A lot of people were coming and going and there wasn’t much help. There was a hitching post out front. John and Nick took their prisoner and tied him to the post where he remained for the couple of hours it took Sheriff Jess Harris to get out to Wilkins from Elko. The man had escaped from a mental hospital in Tennessee and made it all the way to Nevada before capture.


On November 20, 1956, Lonnie Jeffs, from Montello, pulled up to the trading post and shouted, “My wife is having a baby!”


John rushed them to the nearest motel room where they put Lonnie’s wife on the bed. Almost immediately, the baby was born. The new father had been in the Army and knew what to do. He cut and tied the umbilical cord of his newly born daughter and they continued to Elko where medical help was available if needed.

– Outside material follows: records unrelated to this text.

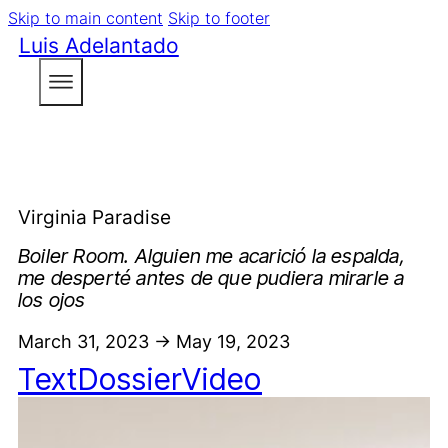
Skip to main content
Skip to footer
Luis Adelantado
Virginia Paradise
Boiler Room. Alguien me acarició la espalda,
me desperté antes de que pudiera mirarle a
los ojos
March 31, 2023 -> May 19, 2023
Text
Dossier
Video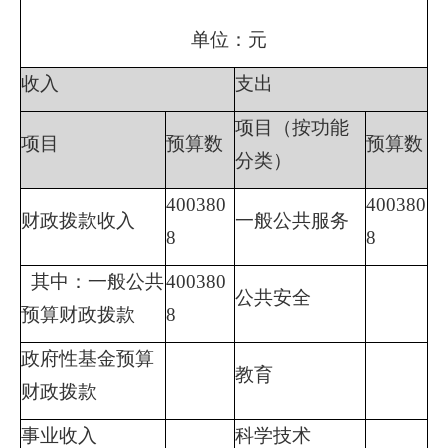
单位：元
收入
支出
项目（按功能
项目
预算数
预算数
分类）
400380
400380
财政拨款收入
一般公共服务
8
8
其中：一般公共
400380
公共安全
预算财政拨款
8
政府性基金预算
教育
财政拨款
事业收入
科学技术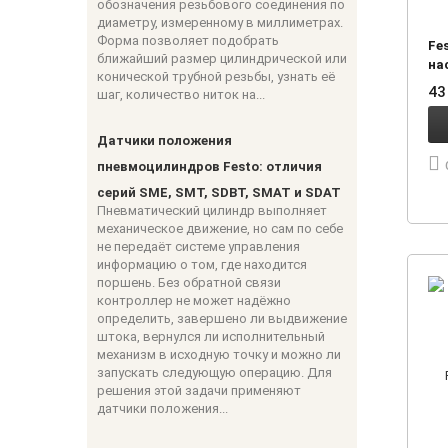
обозначения резьбового соединения по
диаметру, измеренному в миллиметрах.
Форма позволяет подобрать
Fe
ближайший размер цилиндрической или
на
конической трубной резьбы, узнать её
43
шаг, количество ниток на...
Датчики положения
пневмоцилиндров Festo: отличия
серий SME, SMT, SDBT, SMAT и SDAT
Пневматический цилиндр выполняет
механическое движение, но сам по себе
не передаёт системе управления
информацию о том, где находится
поршень. Без обратной связи
контроллер не может надёжно
определить, завершено ли выдвижение
штока, вернулся ли исполнительный
механизм в исходную точку и можно ли
запускать следующую операцию. Для
решения этой задачи применяют
датчики положения...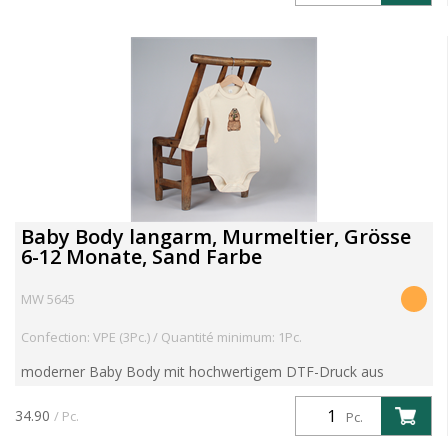
Baby Body langarm, Murmeltier, Grösse
6-12 Monate, Sand Farbe
MW 5645
Confection: VPE (3Pc.) / Quantité minimum: 1Pc.
moderner Baby Body mit hochwertigem DTF-Druck aus
eigener Produktion 100 % gekämmte, ringgesponnene,
zertifizierte Bio-Baumwolle Bei 40°C waschbar
34.90
/ Pc.
Pc.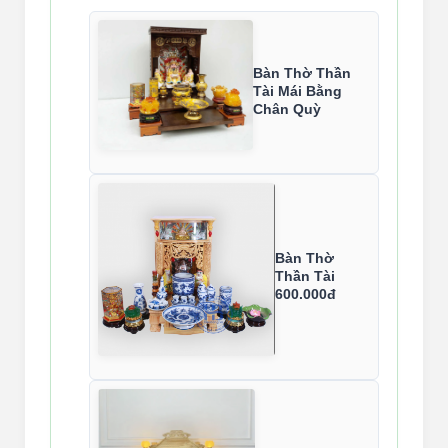
Bàn Thờ Thần
Tài Mái Bằng
Chân Quỳ
Bàn Thờ
Thần Tài
600.000đ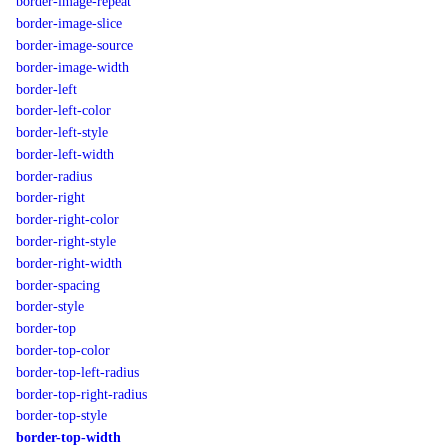
border-image-repeat
border-image-slice
border-image-source
border-image-width
border-left
border-left-color
border-left-style
border-left-width
border-radius
border-right
border-right-color
border-right-style
border-right-width
border-spacing
border-style
border-top
border-top-color
border-top-left-radius
border-top-right-radius
border-top-style
border-top-width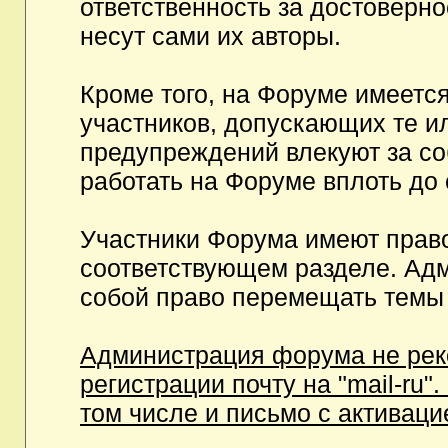
ответственность за достоверн
несут сами их авторы.
Кроме того, на Форуме имеетс
участников, допускающих те и
предупреждений влекуют за с
работать на Форуме вплоть до
Участники Форума имеют право
соответствующем разделе. Ад
собой право перемещать темы 
Администрация форума не рек
регистрации почту на "mail-ru"
том числе и письмо с активаци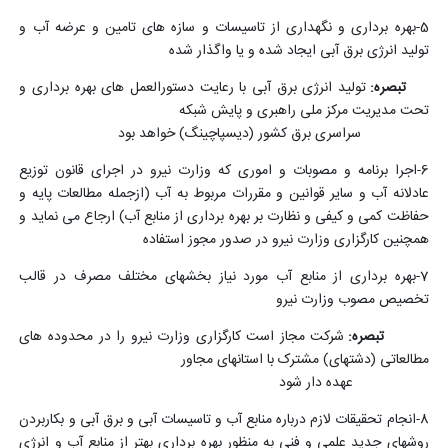
5-بهره برداری و نگهداری از تاسیسات و سازه های تامین و عرضه آب و
تولید انرژی برق آبی ایجاد شده و یا واگذار شده
تبصره:
تولید انرژی برق آبی با رعایت دستورالعمل های بهره برداری و
تحت مدیریت مرکز ملی راهبری و پایش شبکه
سراسری برق کشور (دیسپاچینگ) خواهد بود
6-اجرا برنامه و مصوبات و اموری که وزارت نیرو در اجرای قانون توزیع
عادلانه آب و سایر قوانین و مقررات مربوط به آب (ازجمله مطالعات پایه و
حفاظت کمی و کیفی و نظارت بر بهره برداری از منابع آب) ارجاع می نماید و
همچنین کارگزاری وزارت نیرو در صدور مجوز استفاده
7-بهره برداری از منابع آب مورد نیاز بخشهای مختلف مصرف در قالب
تخصیص مصوب وزارت نیرو
تبصره:
شرکت مجاز است کارگزاری وزارت نیرو را در محدوده های
مطالعاتی (دشتهای) مشترک با استانهای مجاور
عهده دار شود
8-انجام تحقیقات لازم درباره منابع آب و تاسیسات آبی و برق آبی و بکاربردن
روشهای جدید علمی و فنی به منظور بهره برداری بهتر از منابع آب و انرژی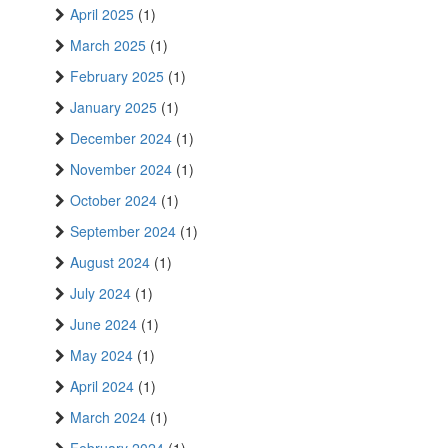
April 2025
(1)
March 2025
(1)
February 2025
(1)
January 2025
(1)
December 2024
(1)
November 2024
(1)
October 2024
(1)
September 2024
(1)
August 2024
(1)
July 2024
(1)
June 2024
(1)
May 2024
(1)
April 2024
(1)
March 2024
(1)
February 2024
(1)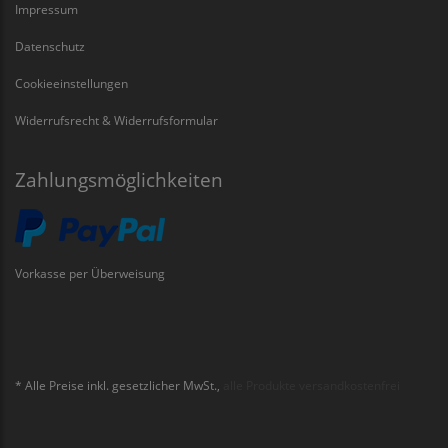
Impressum
Datenschutz
Cookieeinstellungen
Widerrufsrecht & Widerrufsformular
Zahlungsmöglichkeiten
Vorkasse per Überweisung
* Alle Preise inkl. gesetzlicher MwSt.,
alle Produkte versandkostenfrei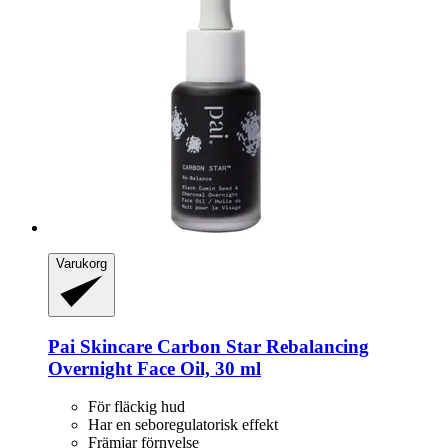
Varukorg
Pai Skincare
Carbon Star Rebalancing
Overnight Face Oil, 30 ml
För fläckig hud
Har en seboregulatorisk effekt
Främjar förnyelse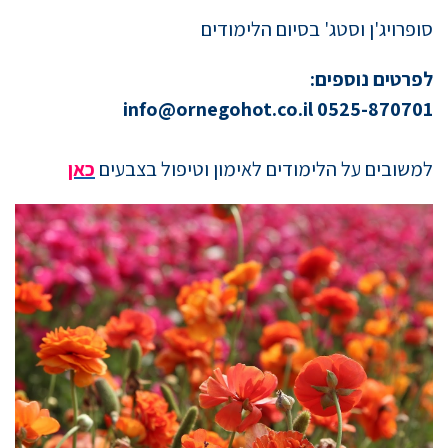
סופרויג'ן ו
סטג' בסיום הלימודים
לפרטים נוספים:
info@ornegohot.co.il
0525-870701
למשובים על הלימודים לאימון וטיפול בצבעים
כאן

Being stuck out in the middle of nowhere, the youngsters at Wilkins were very short of entertainment. Being kids, they found or invented things to do. According to plan, the children were supposed to board the school bus at Wilkins for the 25-mile trip to school in Wells. It didn’t always happen that way. Frequently, they got on the bus in Wilkins and rode north as far as they could go, eventually all the way to Jackpot, where the bus turned back south for the trip to Wells.


Those kids put in a lot of miles. When Jackpot finally had students, a typical bus trip was get on at Wilkins, ride about forty miles north to Jackpot, drive back those same forty miles to Wilkins and then the 25 miles to Wells. So, sharpen your pencil and do a little figuring – All that riding in a daily roundtrip added up to more than two hundred miles, but it was fun.


Grube sold the Wine Cup to Bill Addington in 1963. Moschetti had operated the profitable trading post from 1948 to 1963. Addington wanted John to work for wages instead of the years-long partnership. John packed up his family and moved to Wells, then Elko.


Although Wilkins precariously hung on for a few more years, it was, essentially, the end.


Wilkins is one of those places where, if you blink driving by, you’ll miss the place. Still, though, it is one of those sites in northeast Nevada that is now a reminder of history and the years are slowly sapping even memories when someone mentions Wilkins.


“Wilkins? Never heard of the place.” That’s sad.


Sources: Oral history tape, October 12, 1993, John W. Moschetti, Northeastern Nevada Museum Archives, Elko; Dale Porter, Elko; members of John Moschetti’s family, Elko; Nevada’s Northeast Frontier, Edna Patterson, Louise Ulph, and Victor Goodwin, reprint, University of Nevada Press, Reno, published by the Northeastern Nevada Museum, Elko; and Nevada Place Names, Helen S. Carlson, University of Nevada Press, Reno, 1974.


Photographs: From the John Moschetti Family Collection.